> [Work required]: Produce a verbatim transcript of the entries below, excluding pictures.

> [Provided records]:
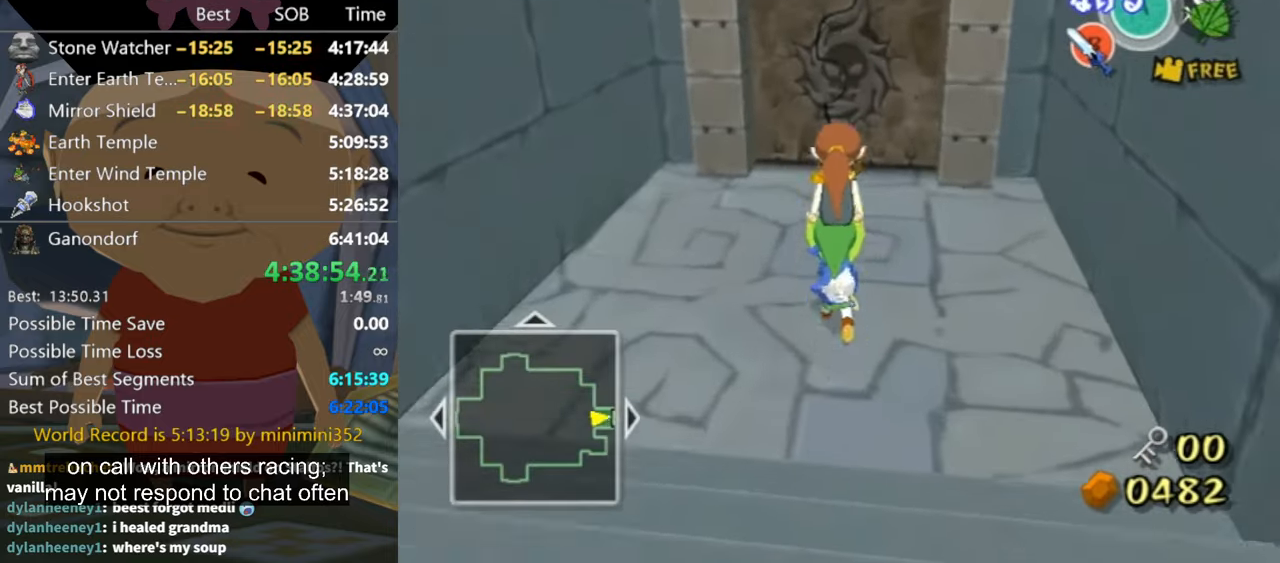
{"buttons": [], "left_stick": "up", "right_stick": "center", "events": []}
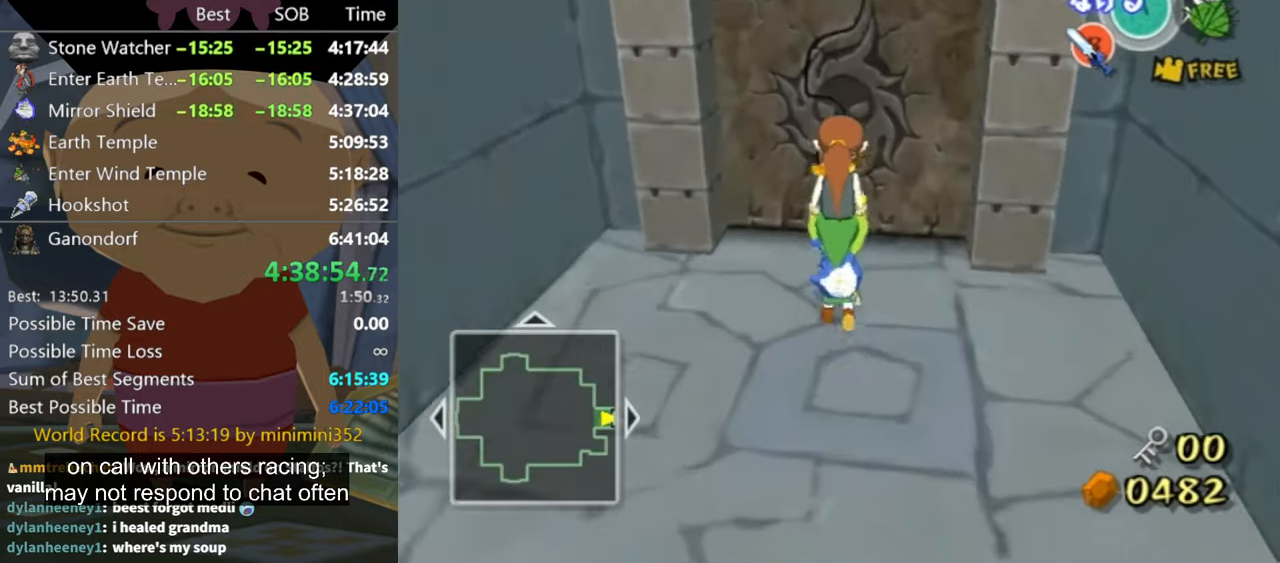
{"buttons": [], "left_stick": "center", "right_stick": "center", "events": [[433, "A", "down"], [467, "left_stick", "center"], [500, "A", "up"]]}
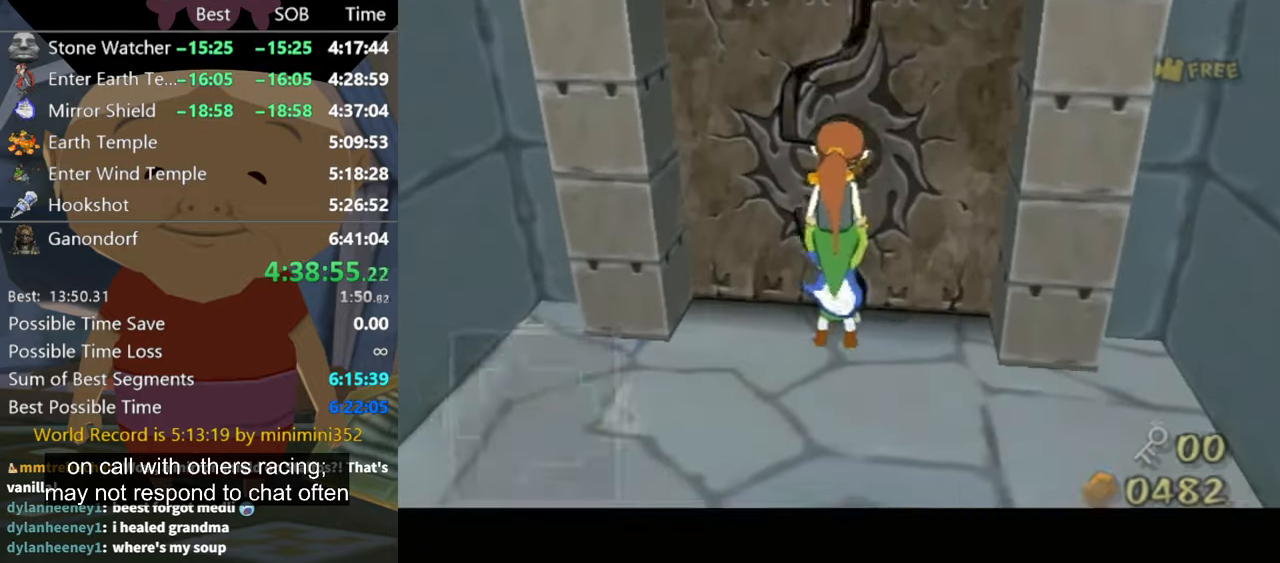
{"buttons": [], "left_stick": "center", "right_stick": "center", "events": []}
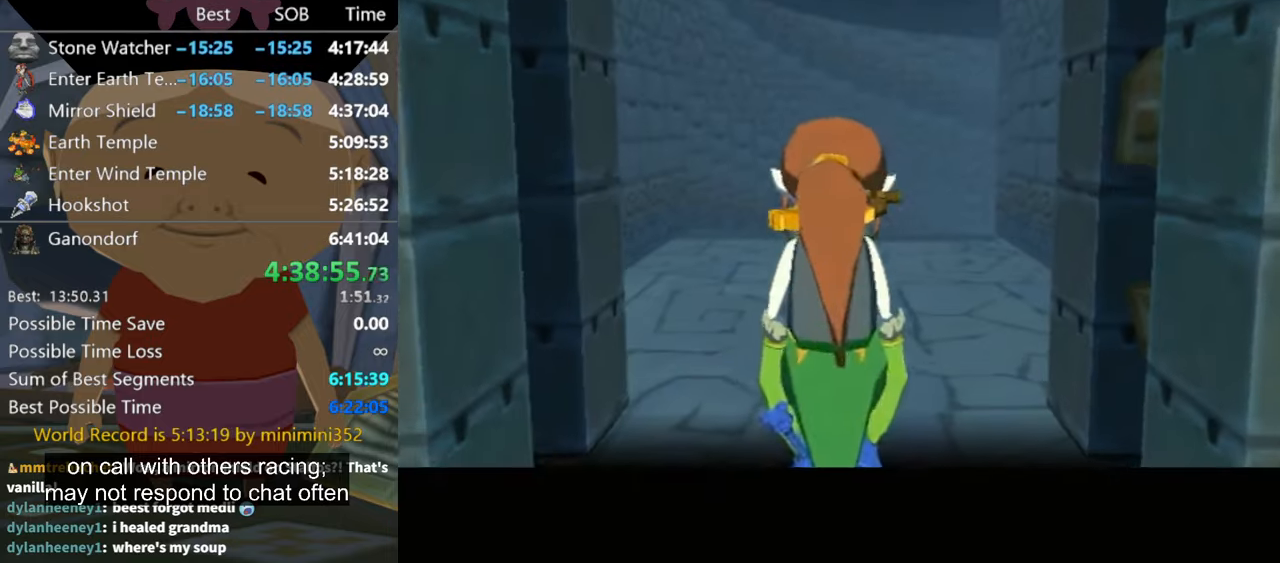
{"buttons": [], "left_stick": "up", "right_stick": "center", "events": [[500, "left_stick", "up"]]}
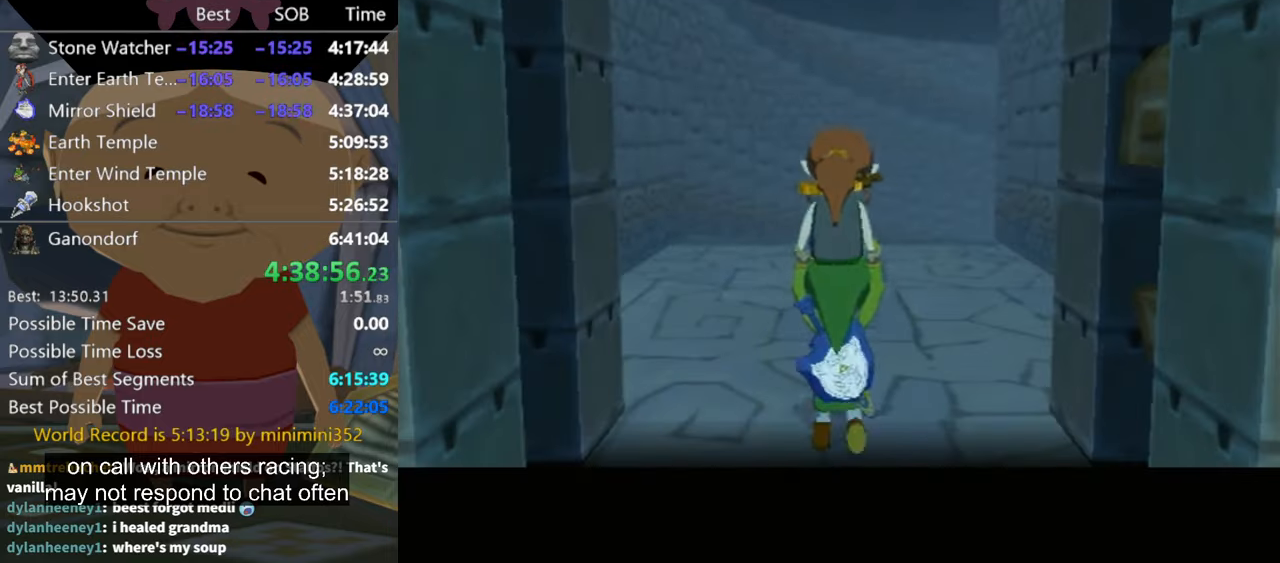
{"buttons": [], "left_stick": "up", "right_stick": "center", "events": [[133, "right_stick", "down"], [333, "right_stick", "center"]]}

> [Exercise result]:
{"buttons": [], "left_stick": "up", "right_stick": "center", "events": []}
{"buttons": [], "left_stick": "center", "right_stick": "center", "events": [[433, "A", "down"], [467, "left_stick", "center"], [500, "A", "up"]]}
{"buttons": [], "left_stick": "center", "right_stick": "center", "events": []}
{"buttons": [], "left_stick": "up", "right_stick": "center", "events": [[500, "left_stick", "up"]]}
{"buttons": [], "left_stick": "up", "right_stick": "center", "events": [[133, "right_stick", "down"], [333, "right_stick", "center"]]}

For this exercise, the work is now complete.